For accounting purposes, the Warrants are valued at $0.25 per Warrant. The sale
was made to an investor group led by CB Capital Investors, L.P. which included
certain members of the Board of Directors. The Warrants have an exercise price
of $2.20 per share and expire in December 2007.

The Company is subject to certain covenants under the terms under the
related Securities Purchase Agreement, including but not limited to, (a)
maintenance of a specified Tangible Net Worth, (b) maintenance of a ratio of
EBITDA (earnings before interest, taxes depreciation and amortization) to
quarterly Debt Service (as defined in the agreement) of not less than 1.00 to
1.00, and (c) limit its capital expenditures to a specified amount for the year
ended December 31, 2000, and thereafter to an amount equal to the Company's
EBITDA for the immediately prior fiscal year as well as limits on the Company's
ability to (i) incur indebtedness, (ii) incur or allow liens, (iii) engage in
mergers, consolidations, sales of assets and acquisitions, (iv) declare
dividends and effect certain distributions (including restrictions on
distributions upon the Common Stock), (v) engage in transactions with
affiliates, (vi) make certain repayments and prepayments, including any
prepayment of the Company's term loan, any subordinated debt, indebtedness that
is guaranteed or credit-enhanced by any affiliate of the Company, and
prepayments that effect certain permanent reductions in revolving credit
facilities.

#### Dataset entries
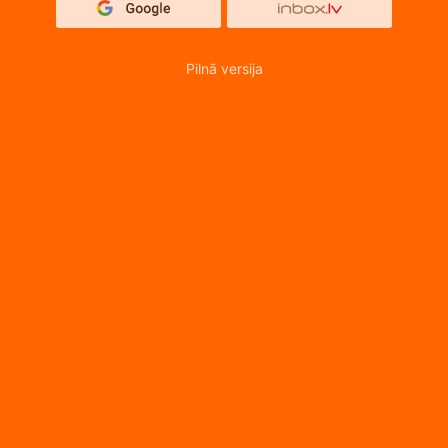
Pilnā versija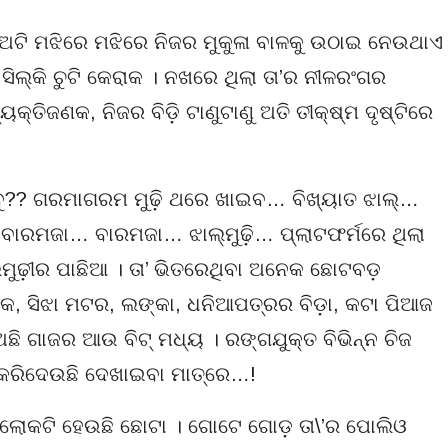
ିଅଟି ମଝିରେ ମଝିରେ ନିଜର ମୁକୁଳା ବାଳକୁ ଉଠାଇ ନେଉଥାଏ
ସିଲ୍‌କି ଚୁଟି କେରାକ । ନଖରେ ଥିଲା ତା’ର ନୀଳରଂଗର
୍ୟକ୍ତିଜଣକ, ନିଜର ବିଡ଼ି ଟାଣୁଟାଣୁ ଅତି ତୀକ୍ଷ୍ମ ଦୃଷ୍ଟିରେ
ୁ?? ଗରମାଗରମ ମୁଢ଼ି ଥରେ ଖାଇବ… ବିଖ୍ୟାତ ଝାଲ୍‌…
ବାରମଜା… ବାରମଜା… ଝାଲ୍‌ମୁଢ଼ି… ପ୍ଲାଟଫର୍ମରେ ଥିଲା
ମୁଢ଼ୀର ପାଛିଆ । ତା’ ଭିତରେଥିବା ଅନେକ ଛୋଟବଡ଼
ଳକ, ସିଝା ମଟର, ଲଙ୍କା, ଧନିଆପତ୍ରର ବିଡ଼ା, କଟା ପିଆଜ
 ଅଛି ଗାଜର ଆଉ ବିଟ୍ ମଧ୍ୟ । ରଙ୍ଗଯୁକ୍ତ ବିଭିନ୍ନ ଚିଜ
ତ କରିଦେଉଛି ଦେଖାଇବା ମାତ୍ରେ…!
 ଲୋକଟି ହେଉଛି ଛୋଟା । ଗୋଟେ ଗୋଡ଼ ତା\’ର ପୋଲିଓ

#### Work instructions
**1.** Please write out the part of the warrant and covenant passage starting at "For accounting purposes, the" and ending at "limited to, (a)".
**2.** Answer these questions from the warrant and covenant passage:
(a) What is the exercise price of the Warrants?
(b) What is the minimum ratio of EBITDA to quarterly Debt Service the Company must maintain?
(c) Which firm led the investor group that bought the Warrants?
The listing was drawn from a separate source.

#### Set of answers
**1.**
For accounting purposes, the Warrants are valued at $0.25 per Warrant. The sale
was made to an investor group led by CB Capital Investors, L.P. which included
certain members of the Board of Directors. The Warrants have an exercise price
of $2.20 per share and expire in December 2007.

The Company is subject to certain covenants under the terms under the
related Securities Purchase Agreement, including but not limited to, (a)

**2.**
(a) $2.20 per share
(b) Not less than 1.00 to 1.00
(c) CB Capital Investors, L.P.